Over an eight-year period from 2007 to 2014, the total stock returns of CX leaders outperformed both a portfolio of CX laggards and the S&P 500. Seems like a clear sign that CX performance is a key driver for business success. But when you crack open these portfolios, you find exceptions — like Borders and Comcast.
Borders ranked No. 2 in Forrester’s 2007 Customer Experience Index, yet its stock returned -50% for the year. Comcast on the other hand, famously known for bad CX, had a 60% return in 2013. These findings led Forrester to ask: Does customer experience really matter to business success?
To find out, Forrester conducted a four-year analysis across five industries on the No. 1 priority for global business leaders: revenue growth. The result: CX leaders invariably crush CX laggards across the evaluated industries (cable, retail, airlines, wealth management, and healthcare), confirming that customer experience correlates to revenue growth. However, there is an exception: wide differences in revenue growth aren’t true for every industry (like healthcare). For CX to correlate to revenue growth, customers must be free to switch providers within the industry, and the providers must offer differentiated CX.
Here are a couple examples of revenue growth in industries where customers can freely switch providers:
Cable. CX leader AT&T U-Verse saw a 35% compound annual growth rate (CAGR) from 2010 to 2014, compared to Comcast’s 6%. The reason: AT&T saw double-digit growth among its Internet and video subscribers, while Comcast saw single-digit and negative growth, respectively.
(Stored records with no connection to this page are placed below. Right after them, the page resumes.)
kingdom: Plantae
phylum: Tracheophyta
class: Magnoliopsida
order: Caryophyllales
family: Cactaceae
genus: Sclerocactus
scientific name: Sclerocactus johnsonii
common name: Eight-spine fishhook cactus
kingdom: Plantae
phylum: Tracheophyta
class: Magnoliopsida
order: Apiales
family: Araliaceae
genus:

Retail. Most direct competitors in retail have undifferentiated customer experience, yet online-only retailers far outpace traditional retailers when it comes to CX. As proxies for online CX versus offline CX, Forrester evaluated the leading online-only retailer, Amazon, with the largest traditional retailer, Wal-Mart. Amazon’s four-year US-revenue CAGR was 16 times that of Wal-Mart’s (31% to 2%). And perhaps more telling: Wal-Mart’s global online revenue for this same period grew 31%, while its brick-and-mortar sales remained flat.